2012-11-16 09:34:14 AM
My younger brother is a missile tech at that base. I always tell him, if I get a call from you at 3 AM I will immediately poop my britches.
 
2012-11-16 09:36:02 AM

dittybopper: BullBearMS: Wouldn't it be simpler to just go ahead and admit that the Minuteman III does indeed contain rocket fuel capable of leaking?

No.

You see, at first, I was kind of dismissive of the idea, because the amount of liquid fuel in a Minuteman III isn't all that large, certainly not enough to breach the containment of a missile silo. Then I thought for a minute and said to myself "Self, the amount of liquid fuel probably large enough to possibly ignite one of the solid booster stages, which would then cause the other stages to ignite in the silo, with very, very, very bad consequences". Essentially, you've then got a very large gun with a very plugged up muzzle. Boom time.
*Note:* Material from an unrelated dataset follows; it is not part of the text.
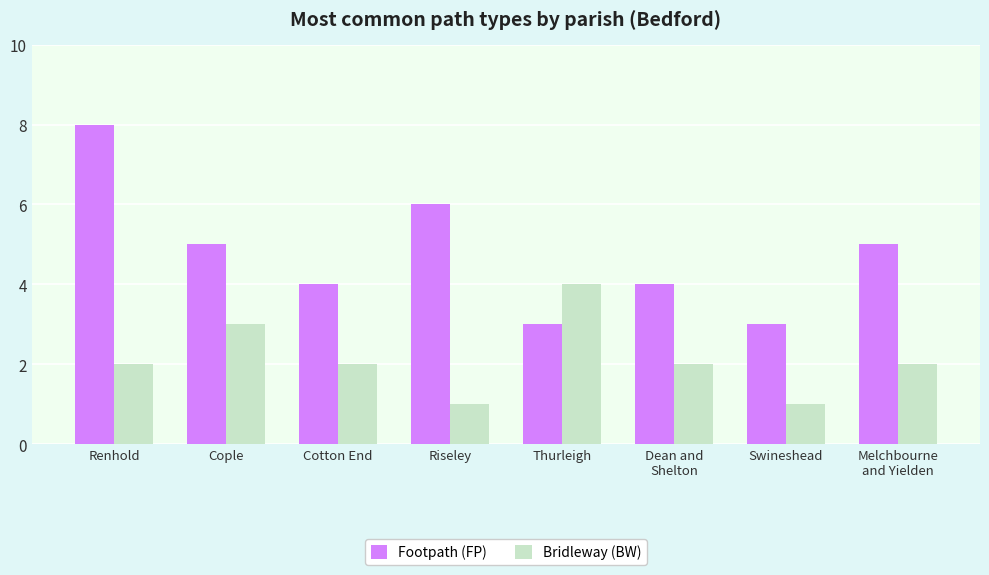

At which label does Footpath (FP) first exceed 5?

Renhold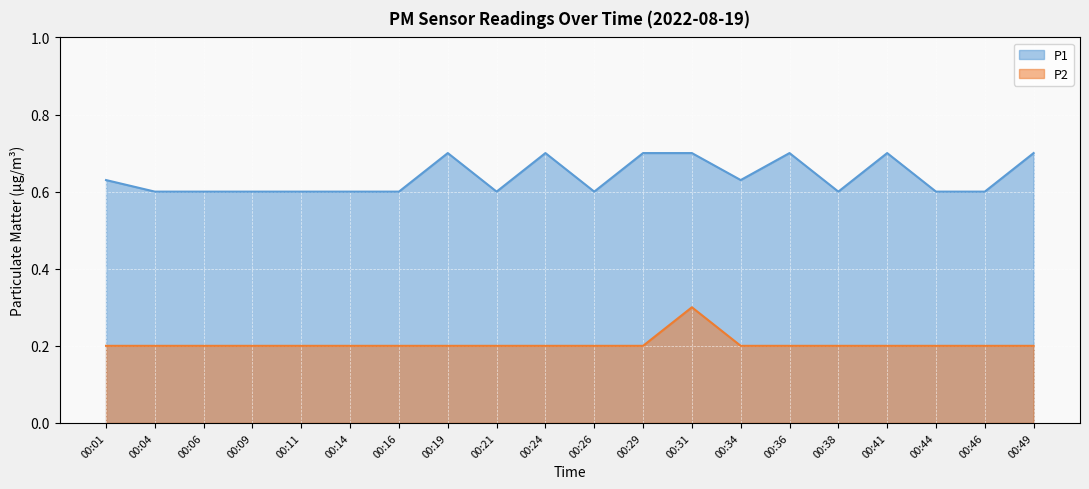

Rank the series at 00:44 from lowest to highest value.

P2, P1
This being Fark, however, you doubtlessly understand that I must continue to defend my position whether it's tenable or not.


Henceforth to be known as the Welcome to Fark defense. dl.dropbox.com
 
2012-11-16 09:39:20 AM

Maud Dib: My younger brother is a missile tech at that base. I always tell him, if I get a call from you at 3 AM I will immediately poop my britches.


Then be glad I'm not your younger brother, because at least twice a month, you'd get calls at 3 AM with me screaming "Oh God, what have we done? Quick, get in your basement! And call Mom!"

/because I'm a prick that way
 
2012-11-16 09:40:12 AM

maxheck: How he was able to inflict his nightmares on the rest of us just points to a farked up situation.


You know people who died in a nuclear holocaust? No?

Teller is a convenient punching bag for people who want to assign blame for all the bad things that happened. Not that he was a shining example of humanity, necessarily, but he didn't make any policy decisions on our side, he merely advocated for some, and he had *ZERO* influence on the actions of the Soviets.

The truth is, there is plenty of blame to go around, and that blame should rest on decision makers, not on those that advise them.

Teller's biggest problem is that the only tool he had was the hammer of the hydrogen bomb, and to him every problem looked like a nail.
 
2012-11-16 09:41:07 AM

maxheck: dittybopper:

Lemme put it a bit more bluntly. Teller wasn't just a brilliant physicist. He was whispering policy from a (to my mind, warped) perspective into the ears of US Presidents. He was personally responsible for the US overestimating the USSR arsenal and building 4000+ nukes. He was a major force in the "Star Wars" defense shield. Some of these things weren't entirely attached to reality.


Let me put it even more bluntly:

The truth is, there is plenty of blame to go around, and that blame should rest on decision makers, not on those that advise them.